Vous ne vous étonnerez pas de cette sévérité, mes Frères, lorsque vous aurez appris ; Premièrement, que les Spectacles sont les pompes mêmes du monde, et les œuvres du Démon, auxquels vous avez solennellement renoncé dans votre Baptême : Secondement, qu’ils sont les plus terribles écueils pour l’innocence, et pour la vertu. […] Si les Spectacles ne sont pas réellement les maximes du monde, et les pompes de Satan auxquelles nous avons renoncé, il n’y a ici-bas, ni œuvre de mensonge, ni vanité, et notre renonciation n’a pour objet que des fantômes et des chimères. […] Comment ferez-vous, dites-le-moi, pour allier maintenant les Spectacles avec votre Baptême, et pour vous persuader qu’ils n’ont rien de commun avec ces maximes du monde auxquelles vous avez renoncé ? Il n’y a pas ici moyen d’échapper ; car l’Evangile est votre règle, dès que vous avez été baptisés, règle que vous devez suivre, à moins que vous ne vouliez y renoncer, et conséquemment vous ouvrir les abîmes éternels que la justice du Seigneur a creusés. […] Ces vérités ne vous paraîtront point assez fortes pour vous affecter ; cependant, outre que les Spectacles sont ces maximes du monde, et ces pompes de Satan auxquelles vous avez solennellement renoncé dans votre Baptême, comme vous venez de le voir, ils sont encore les plus terribles écueils pour l’innocence et pour la Religion, et c’est ce que je vais vous montrer.

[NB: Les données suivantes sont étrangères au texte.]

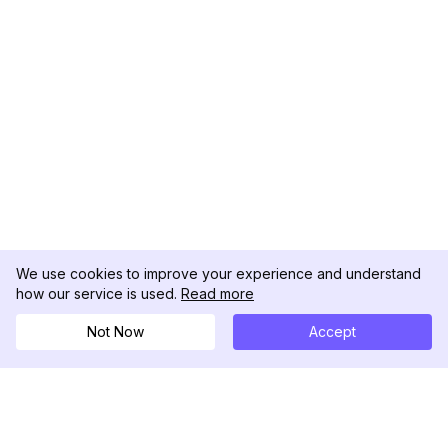
We use cookies to improve your experience and understand
how our service is used.
Read more
Not Now
Accept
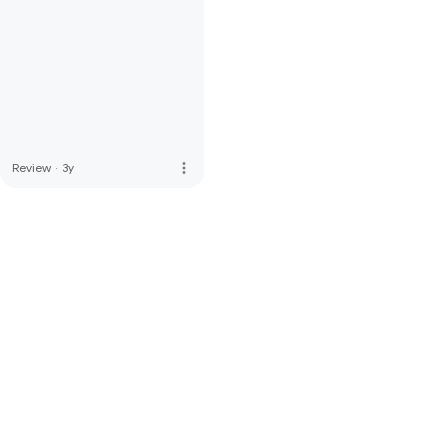
more_vert
Review
·
3y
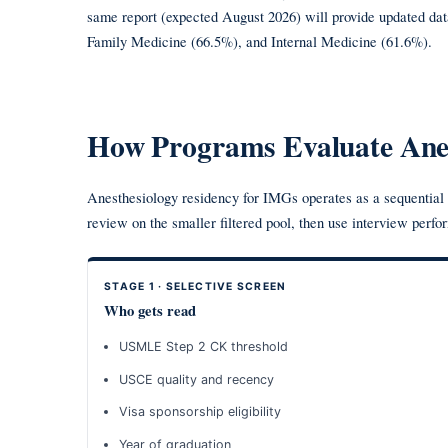
same report (expected August 2026) will provide updated da
Family Medicine (66.5%), and Internal Medicine (61.6%).
How Programs Evaluate Anes
Anesthesiology residency for IMGs operates as a sequential f
review on the smaller filtered pool, then use interview perfo
STAGE 1 · SELECTIVE SCREEN
Who gets read
USMLE Step 2 CK threshold
USCE quality and recency
Visa sponsorship eligibility
Year of graduation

« Le théâtre est contraire à ces vœux solennels Qu’un chrétien, en naissant, fait au pied des autelsaz. » « Depuis qu’un Dieu fait homme est venu nous apprendre à mortifier nos sens, à combattre nos passions ; depuis que l’Eglise nous a fait promettre de mourir au monde et à ses pompes, à la chair et à ses désirs, à Satan et à ses œuvres ; depuis que l’Evangile, toujours ouvert et toujours expliqué, ne prêche partout que le renoncement aux joies et aux vanités du siècle, il semble que des chrétiens ne devraient pas attendre, pour se déclarer contre les spectacles, qu’on les y contraignît, mais y renoncer d’eux-mêmes et les condamner hautement. […] Un chrétien qui ne doit connaître que la mortification et la pénitence, qui, dans son baptême, a renoncé à la chair ; qui s’est engagé par là à ne pas vivre selon les sens, à ne pas flatter les désirs corrompus de son cœur, peut-il fréquenter des endroits où tout ne lui inspire que l’indolence, la mollesse et le plaisir ? […] » Donc un chrétien viole les vœux de son baptême, lorsqu’il fréquente les spectacles ; de quelque innocence dont il puisse se flatter, en reportant dans ces lieux son cœur exempt d’impression, il en sort souillé, puisque, par sa présence, il a participé aux œuvres de Satan auxquelles il avait renoncé dans son baptême, et violé les promesses les plus sacrées, qu’il avait faites à Jésus-Christ et à son Eglise.